Clara sentou-se na janela da poltrona 17. Fones no ouvido, livro no colo, coração apressado. Estava tão focada em seus próprios pensamentos que nem percebeu quando a senhora da poltrona ao lado chegou. Até que ouviu uma voz suave, quase tímida:
— Desculpa, querida. Esse assento é o 18?
Clara tirou os fones e sorriu. Ajudou com a bolsa e se ajeitou.
A mulher devia ter uns 70 e poucos anos. Elegante, mas sem ostentação. Vestia um casaquinho lilás e tinha os olhos de quem já viu muito — e calou mais ainda.
O ônibus partiu. Alguns minutos de silêncio. E então, como se algo dentro dela pedisse pra ser ouvido, a senhora falou:
— Você vai visitar alguém?
Clara respondeu com um aceno afirmativo. E devolveu a pergunta:
— E a senhora, vai pra onde?
A resposta veio com um suspiro:
— Pra lugar nenhum… ou pra qualquer lugar. Tanto faz.
Clara franziu o cenho, curiosa.
— Depois que meu marido se foi, a casa ficou... grande demais. E o silêncio, pesado. Então de vez em quando eu viajo. Escolho um destino qualquer. Gosto de ouvir pessoas contando suas histórias. Faz com que a minha pareça menos... esquecida.
Fez uma pausa. Depois riu:
— Parece estranho, eu sei. Mas nessas viagens, às vezes encontro alguém que me faz companhia por alguns quilômetros. E isso já é suficiente pra aquecer um pouco o coração.
Clara sorriu. Guardou o livro. Tirou os fones. E começaram a conversar.
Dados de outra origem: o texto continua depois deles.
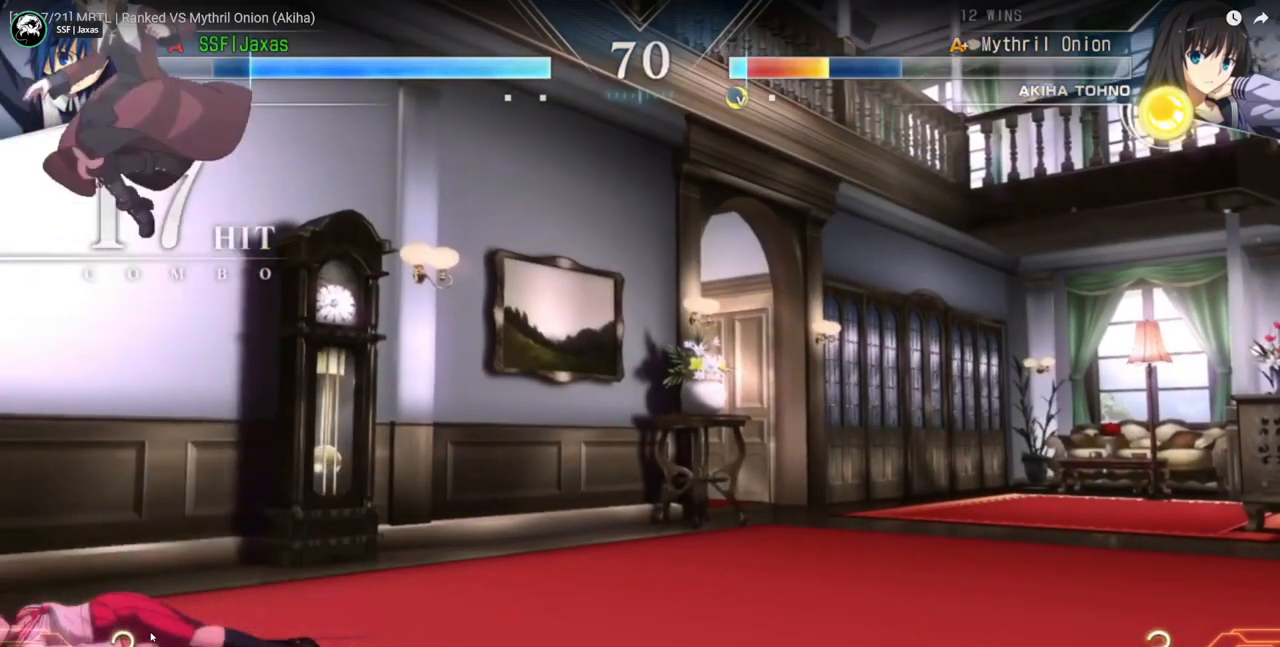
{"dt_ms": 500, "buttons": ["DPAD_RIGHT"], "events": []}
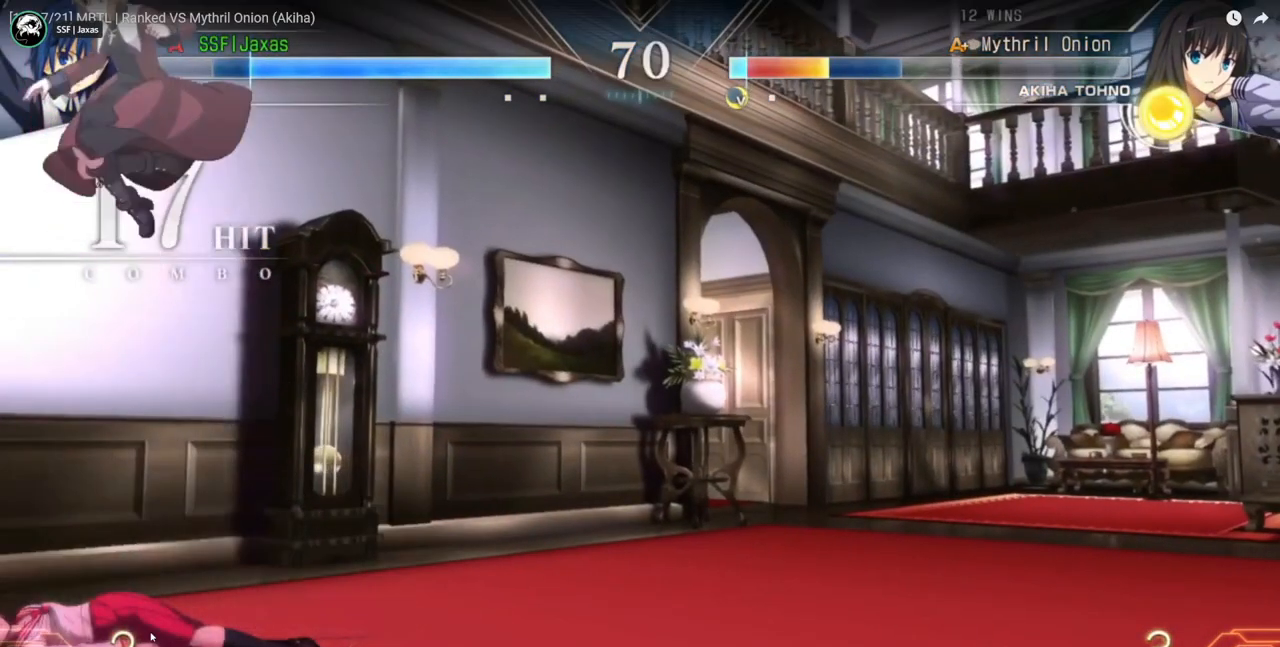
{"dt_ms": 500, "buttons": ["DPAD_RIGHT"], "events": []}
Falaram sobre tudo: infância, sabores preferidos, o cheiro da terra molhada, o medo de perder quem se ama, a beleza dos detalhes que passam despercebidos. A senhora se chamava Noêmia. Gostava de orquídeas, adorava bolos simples e tinha um neto que nunca mais voltou pra casa depois de uma briga boba. E Clara? Descobriu que, mesmo jovem, também andava se sentindo sozinha.
A viagem de duas horas passou como um suspiro.
Quando o ônibus chegou ao destino de Clara, ela hesitou. E então disse:
— A senhora quer tomar um café comigo? Lá na casa da minha avó sempre sobra bolo… e histórias.
Dona Noêmia ficou em silêncio por um segundo. Depois, seus olhos se encheram de algo bonito.
— Eu adoraria.
Naquele dia, duas solidões se encontraram por acaso.
E fizeram companhia uma à outra.
Porque às vezes, o que parece um simples assento no ônibus...
É, na verdade, o ponto de partida de uma conexão que o mundo inteiro estava esperando acontecer.
✍️ Texto copiado da web.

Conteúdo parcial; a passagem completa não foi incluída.